Le sempre più avanzate applicazioni dell’Intelligenza Artificiale possono essere impiegate – ed è già accaduto – per influenzare gli orientamenti politici, le opinioni, il consenso. Le opinioni pubbliche sono infatti il vero terreno di scontro nella tensione in atto tra autocrazie e democrazie, dove le seconde –aperte al dibattito, al confronto e alla messa in discussione dei loro stessi valori – diventano nell’era della digitalizzazione bersaglio ideale di una guerra dell’informazione. In questo scenario, è sempre più evidente la stretta correlazione che sussiste oggi tra tecnologia, sicurezza e visione culturale. Da un lato, una solida capacità tecnologica rappresenta il prerequisito essenziale per proteggere cittadini e territori da minacce esterne ed interne. Dall’altro, la narrazione politica non può trascurare, nell’equazione “primato tecnologico = deterrenza” una variabile senza la quale si perde il senso di ogni battaglia: che cosa stiamo difendendo? La risposta, nei regimi autocratici, è molto netta. Non si combatte solo per rivendicare il controllo di spazi geografici, fonti energetiche o infrastrutture critiche, ma si difende e si vuole affermare una propria Weltanschauung, un sistema di valori tradizionali che viene considerato sacro, la cui tenuta rende la vittoria o la sconfitta una questione esistenziale. Nelle democrazie occidentali - ne sono un esempio i dibattiti delle opinioni pubbliche nazionali dei Paesi dell’Unione Europea – la percezione dello scontro rispecchia la pluralità di idee e punti di vista che caratterizza le società aperte, libere di confrontarsi, relativizzare e mettere in discussione gli stessi valori che sorreggono la stessa impalcatura democratica che tiene in piedi l’intero sistema. 
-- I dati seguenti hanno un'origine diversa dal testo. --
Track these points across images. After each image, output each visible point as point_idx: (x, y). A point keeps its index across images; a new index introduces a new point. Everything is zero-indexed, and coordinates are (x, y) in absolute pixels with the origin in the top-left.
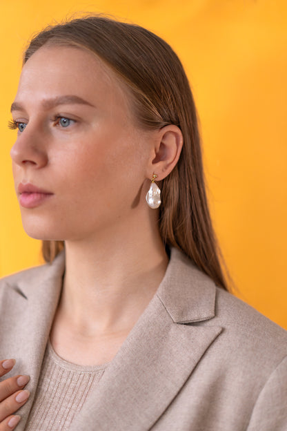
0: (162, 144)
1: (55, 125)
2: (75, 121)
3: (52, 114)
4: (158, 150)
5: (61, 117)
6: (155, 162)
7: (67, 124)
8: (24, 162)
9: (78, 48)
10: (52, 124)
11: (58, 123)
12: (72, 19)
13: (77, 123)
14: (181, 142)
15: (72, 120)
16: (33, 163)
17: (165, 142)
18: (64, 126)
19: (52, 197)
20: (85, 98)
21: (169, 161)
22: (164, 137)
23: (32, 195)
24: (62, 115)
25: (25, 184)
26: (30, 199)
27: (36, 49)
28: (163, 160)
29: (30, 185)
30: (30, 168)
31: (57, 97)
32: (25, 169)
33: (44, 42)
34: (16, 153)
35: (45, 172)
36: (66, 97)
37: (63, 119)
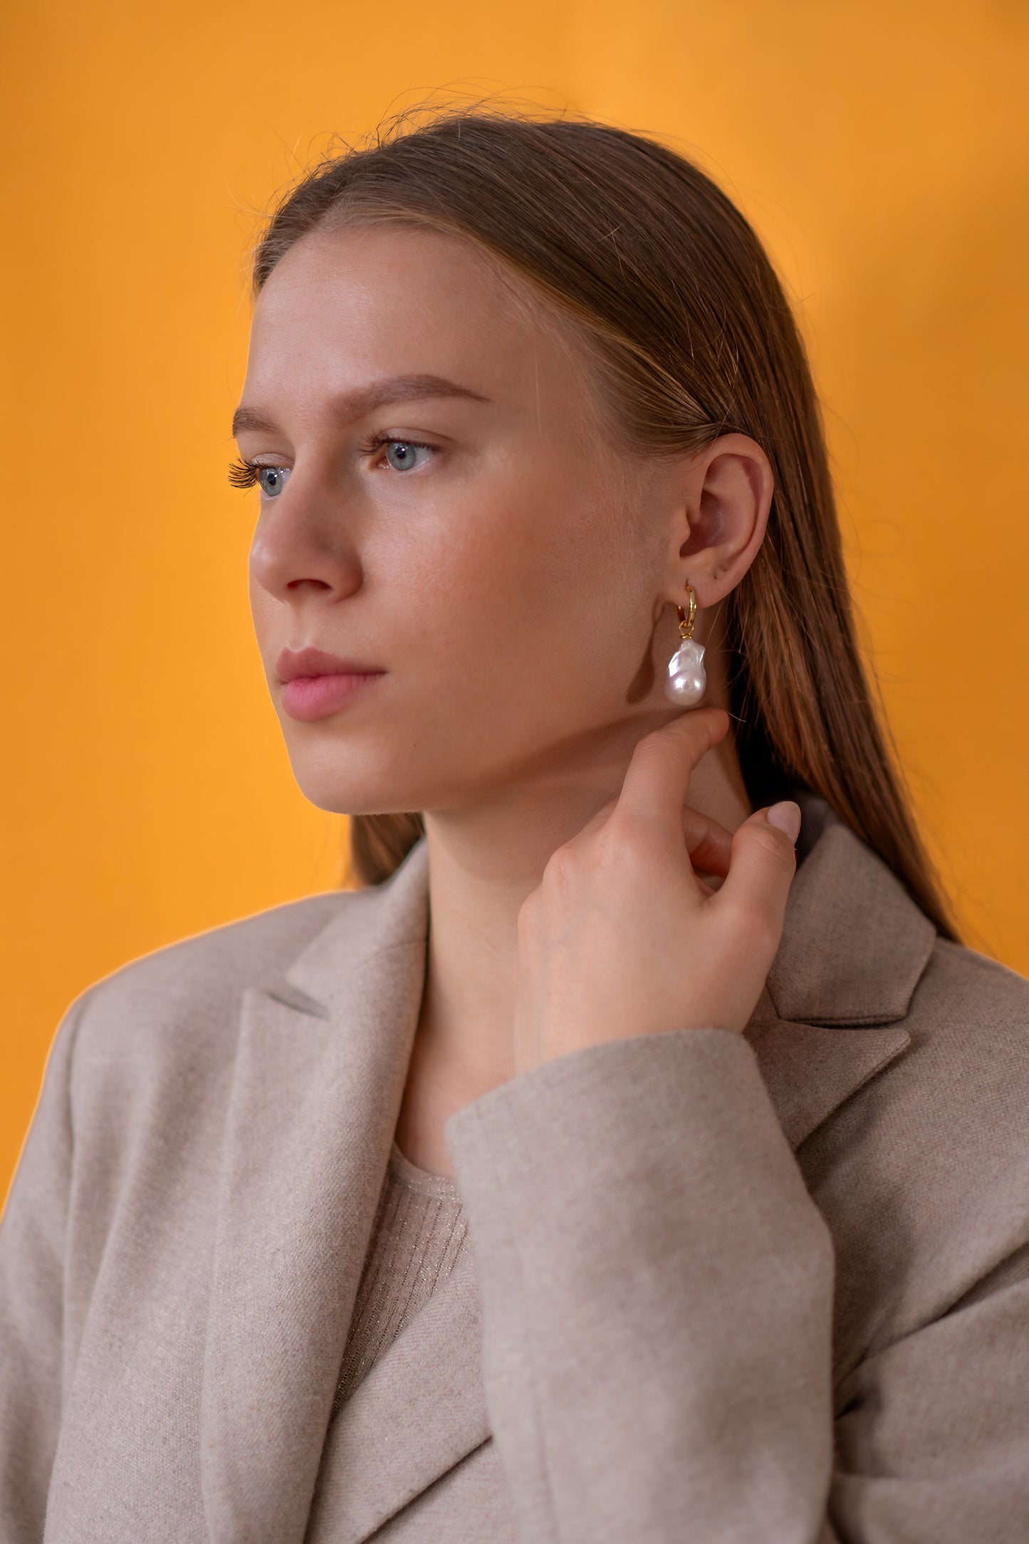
0: (707, 496)
1: (375, 465)
2: (434, 449)
3: (362, 436)
4: (697, 516)
5: (391, 441)
6: (687, 550)
7: (408, 460)
8: (293, 585)
9: (425, 228)
10: (364, 464)
11: (383, 459)
12: (393, 137)
13: (439, 456)
14: (767, 483)
15: (422, 445)
16: (321, 586)
17: (715, 488)
18: (401, 470)
19: (382, 682)
20: (456, 380)
21: (732, 547)
22: (711, 472)
23: (320, 681)
24: (394, 434)
25: (297, 651)
26: (314, 693)
27: (293, 238)
28: (714, 544)
29: (312, 654)
30: (313, 603)
31: (373, 385)
32: (297, 604)
33: (316, 215)
34: (266, 558)
35: (354, 608)
36: (401, 380)
37: (396, 446)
Chi vincerà questa partita e che ruolo avranno le nuove tecnologie? Per provare a rispondere, proviamo a riprendere le parole di John Irving Good. Al cuore della sfida non sono mai state le “macchine super-intelligenti”, che speriamo si dimostrino “talmente docili da indicarci come tenerle sotto controllo”. Il vero protagonista dello scontro resta l’intelligenza umana, che – da Est a Ovest del mondo - tali macchine è in grado di progettare, programmare e mettere al servizio dei propri scopi. In quest’ottica, le nuove tecnologie se da un lato rappresentano “un’arma” ad uso delle autocrazie per controllare le loro opinioni pubbliche e cercare di influenzare quelle dei Paesi democratici, possono diventare uno strumento di segno opposto: un alleato per contrastare i tentativi di manipolare l’informazione, di confondere e ingannare i cittadini con narrazioni false e dati alterati. Al contempo, possono rendere più rapide ed efficaci le scelte dei decision maker delle istituzioni democratiche, che possono oggi contare sul supporto delle tecnologie digitali per l’acquisizione e l’analisi di enormi quantità di dati da innumerevoli fonti (dallo Spazio, dalle infrastrutture terresti, dalla rete). Infine, si prestano a diffondere e promuovere una narrazione opposta e contraria a quella delle autocrazie. In questa prospettiva, la rivoluzione digitale può accompagnare e contribuire ad una nuova narrazione, alternativa a quella ingaggiata contro l’Occidente. Certo, ciò sarà possibile solo e se, le società civili in questa parte del mondo, riescano a riscoprire e a sentire l’urgenza di difendere il minimo denominatore comune che, in ultima istanza, dovrebbe unire e superare ogni divisione interna: la difesa dei valori democratici.